Soon she finds herself married to her co-worker, though she can’t “consummate” the deal due to them pesky issues mentioned up yonder… and before you can say “oh, fuck no” she finds herself balls deep in the world of prostitution thanks to aging whore Pearl (Evelyn Kingsley) who was a favorite of her horny pops. Needless to say, things go south in more ways than one…
Comprised of unlikable or unsympathetic characters, garish fashions, and not nearly as much titillation as one would expect from a picture like this; Toys Are Not For Children is not your average exploitation picture. Jamie and her mother (Fran Warren) seem to be in permanent state of PTSD from the sexed up antics of Philip Godard (Peter Lightstone); and nearly every other character is either a pervert, pimp, or hooker… this is a rather dark world (in defiance of the tacky, garish fashions and decor on display), but goddamn if it isn’t a fascinating watch.

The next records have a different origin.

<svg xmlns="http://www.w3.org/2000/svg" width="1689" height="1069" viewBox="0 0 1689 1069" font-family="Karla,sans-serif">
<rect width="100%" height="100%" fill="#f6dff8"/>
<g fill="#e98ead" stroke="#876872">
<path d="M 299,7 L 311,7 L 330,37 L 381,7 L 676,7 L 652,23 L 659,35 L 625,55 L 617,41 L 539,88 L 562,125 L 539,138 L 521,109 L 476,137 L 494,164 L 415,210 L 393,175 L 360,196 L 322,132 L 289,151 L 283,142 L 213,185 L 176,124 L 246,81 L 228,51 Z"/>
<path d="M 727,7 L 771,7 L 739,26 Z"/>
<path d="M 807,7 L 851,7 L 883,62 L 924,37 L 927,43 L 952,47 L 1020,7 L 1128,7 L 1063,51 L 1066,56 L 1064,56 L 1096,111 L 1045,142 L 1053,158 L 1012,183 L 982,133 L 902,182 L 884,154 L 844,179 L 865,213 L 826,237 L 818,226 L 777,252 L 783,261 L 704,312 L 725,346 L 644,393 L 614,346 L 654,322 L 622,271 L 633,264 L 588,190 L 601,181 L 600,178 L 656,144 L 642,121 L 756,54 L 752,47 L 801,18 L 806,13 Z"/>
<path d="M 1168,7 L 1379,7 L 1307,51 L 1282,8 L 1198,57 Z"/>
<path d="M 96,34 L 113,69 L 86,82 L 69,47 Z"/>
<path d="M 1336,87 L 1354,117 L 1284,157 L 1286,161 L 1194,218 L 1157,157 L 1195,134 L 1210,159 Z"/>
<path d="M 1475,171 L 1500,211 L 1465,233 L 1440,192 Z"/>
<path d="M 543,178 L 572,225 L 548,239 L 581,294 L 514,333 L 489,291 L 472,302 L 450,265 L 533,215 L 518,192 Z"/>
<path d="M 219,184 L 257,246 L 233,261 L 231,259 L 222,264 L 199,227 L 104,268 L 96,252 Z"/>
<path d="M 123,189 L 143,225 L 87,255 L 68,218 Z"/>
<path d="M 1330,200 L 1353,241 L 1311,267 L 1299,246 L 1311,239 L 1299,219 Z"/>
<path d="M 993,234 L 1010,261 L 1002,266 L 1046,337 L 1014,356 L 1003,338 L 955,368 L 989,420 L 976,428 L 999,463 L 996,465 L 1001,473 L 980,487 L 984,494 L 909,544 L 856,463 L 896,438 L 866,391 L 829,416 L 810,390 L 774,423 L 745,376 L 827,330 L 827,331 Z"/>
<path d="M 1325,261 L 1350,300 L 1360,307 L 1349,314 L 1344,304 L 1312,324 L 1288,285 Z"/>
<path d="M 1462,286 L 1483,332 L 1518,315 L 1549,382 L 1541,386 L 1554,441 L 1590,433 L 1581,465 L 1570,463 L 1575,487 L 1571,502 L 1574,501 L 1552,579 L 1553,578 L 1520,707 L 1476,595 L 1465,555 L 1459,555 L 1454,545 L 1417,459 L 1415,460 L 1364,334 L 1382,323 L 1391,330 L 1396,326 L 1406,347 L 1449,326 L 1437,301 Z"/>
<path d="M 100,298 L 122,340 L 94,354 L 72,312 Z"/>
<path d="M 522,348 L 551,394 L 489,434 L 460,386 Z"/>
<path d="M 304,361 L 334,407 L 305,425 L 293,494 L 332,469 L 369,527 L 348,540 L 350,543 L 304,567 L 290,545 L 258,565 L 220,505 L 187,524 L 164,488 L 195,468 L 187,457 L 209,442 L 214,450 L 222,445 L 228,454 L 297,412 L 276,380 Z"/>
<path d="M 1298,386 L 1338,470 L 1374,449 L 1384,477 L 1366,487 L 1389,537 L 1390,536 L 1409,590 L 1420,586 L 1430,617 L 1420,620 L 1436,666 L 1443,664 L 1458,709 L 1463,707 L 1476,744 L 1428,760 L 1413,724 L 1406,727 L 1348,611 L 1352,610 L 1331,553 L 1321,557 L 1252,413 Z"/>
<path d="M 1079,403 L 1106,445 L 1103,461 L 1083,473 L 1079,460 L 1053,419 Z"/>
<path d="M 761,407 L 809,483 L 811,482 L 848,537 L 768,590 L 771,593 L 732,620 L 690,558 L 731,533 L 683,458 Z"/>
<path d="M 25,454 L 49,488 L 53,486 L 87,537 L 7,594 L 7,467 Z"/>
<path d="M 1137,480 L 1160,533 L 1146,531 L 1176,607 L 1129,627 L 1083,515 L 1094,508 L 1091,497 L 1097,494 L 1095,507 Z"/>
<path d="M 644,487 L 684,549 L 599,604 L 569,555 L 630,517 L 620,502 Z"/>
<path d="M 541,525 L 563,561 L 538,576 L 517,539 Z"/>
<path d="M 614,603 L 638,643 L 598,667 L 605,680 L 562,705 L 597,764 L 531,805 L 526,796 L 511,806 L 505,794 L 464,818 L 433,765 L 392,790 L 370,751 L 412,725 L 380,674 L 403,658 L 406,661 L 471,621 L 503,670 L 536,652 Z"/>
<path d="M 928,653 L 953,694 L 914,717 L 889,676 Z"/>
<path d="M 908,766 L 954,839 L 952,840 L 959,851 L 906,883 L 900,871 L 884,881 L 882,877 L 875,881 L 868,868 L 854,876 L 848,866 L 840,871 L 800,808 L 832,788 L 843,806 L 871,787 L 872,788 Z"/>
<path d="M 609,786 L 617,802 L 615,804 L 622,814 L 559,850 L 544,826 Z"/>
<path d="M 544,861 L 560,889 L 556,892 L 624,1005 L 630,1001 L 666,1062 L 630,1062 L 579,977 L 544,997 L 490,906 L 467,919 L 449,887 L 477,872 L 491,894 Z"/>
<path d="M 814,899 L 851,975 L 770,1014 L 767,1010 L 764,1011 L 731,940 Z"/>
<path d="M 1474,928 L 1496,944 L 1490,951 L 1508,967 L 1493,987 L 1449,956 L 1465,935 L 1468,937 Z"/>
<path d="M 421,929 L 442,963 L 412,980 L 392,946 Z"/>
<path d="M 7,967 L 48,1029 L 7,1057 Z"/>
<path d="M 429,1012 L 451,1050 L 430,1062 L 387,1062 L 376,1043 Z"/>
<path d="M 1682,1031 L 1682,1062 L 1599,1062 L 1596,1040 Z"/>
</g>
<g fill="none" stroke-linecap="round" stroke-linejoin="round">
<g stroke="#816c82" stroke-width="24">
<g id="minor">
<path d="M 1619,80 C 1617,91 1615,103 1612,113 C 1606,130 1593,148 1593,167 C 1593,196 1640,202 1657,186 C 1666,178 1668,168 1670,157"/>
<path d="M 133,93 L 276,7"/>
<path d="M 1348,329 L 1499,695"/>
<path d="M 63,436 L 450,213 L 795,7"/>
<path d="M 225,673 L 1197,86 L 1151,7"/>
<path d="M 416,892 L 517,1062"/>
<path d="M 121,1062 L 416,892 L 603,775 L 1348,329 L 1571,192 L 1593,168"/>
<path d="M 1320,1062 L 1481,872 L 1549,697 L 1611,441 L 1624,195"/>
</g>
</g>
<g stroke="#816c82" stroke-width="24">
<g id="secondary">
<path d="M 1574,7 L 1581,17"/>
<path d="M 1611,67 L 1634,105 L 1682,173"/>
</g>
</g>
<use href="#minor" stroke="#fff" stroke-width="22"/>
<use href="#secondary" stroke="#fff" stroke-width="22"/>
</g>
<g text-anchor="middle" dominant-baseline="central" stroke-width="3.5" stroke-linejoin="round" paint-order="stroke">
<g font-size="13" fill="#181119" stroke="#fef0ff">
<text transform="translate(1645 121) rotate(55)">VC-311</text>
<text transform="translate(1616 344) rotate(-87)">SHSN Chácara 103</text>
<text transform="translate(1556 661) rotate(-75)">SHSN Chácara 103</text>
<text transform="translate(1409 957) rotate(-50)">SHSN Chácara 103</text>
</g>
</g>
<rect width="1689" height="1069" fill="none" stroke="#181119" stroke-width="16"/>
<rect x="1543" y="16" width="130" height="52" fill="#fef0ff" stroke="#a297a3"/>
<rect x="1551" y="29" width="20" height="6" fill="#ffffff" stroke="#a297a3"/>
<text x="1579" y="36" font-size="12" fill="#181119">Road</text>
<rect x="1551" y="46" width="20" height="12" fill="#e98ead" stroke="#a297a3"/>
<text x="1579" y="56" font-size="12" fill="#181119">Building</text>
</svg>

Adding to the experience are the performances of Forbes and Kingsley, both go through some rather strong arcs, and are strong actors who bring a lot more chops than one would find in the average 42nd St. sex picture, and a downright powerful climax.
Along with all you see above, Arrow Video have also included quite a few extras to accompany the main event. Included are a look at the career of the film’s director, Stanley H. Brasloff, courtesy of author Stephen Thrower, a video essay linking feminine sexuality and toys from Alexandra Heller-Nicholas, the film’s easy-listenin’ theme song presented in it’s entirety, and yet another informative, highly listenable audio commentary from authors Kat Ellinger and Heather Drain. Additionally this edition features a reversible sleeve featuring psychotronic artwork by The Twins of Evil, as well as a collector’s booklet featuring new writing on the film by journalist Preston Fassel.
If you are in the mood for some pitch black exploitation gold, I urge you to set your sights on Toys Are Not For Children; it’s well acted, surprising, and sleazy… not a bad combo, wouldn’t ya say cats n’ creeps?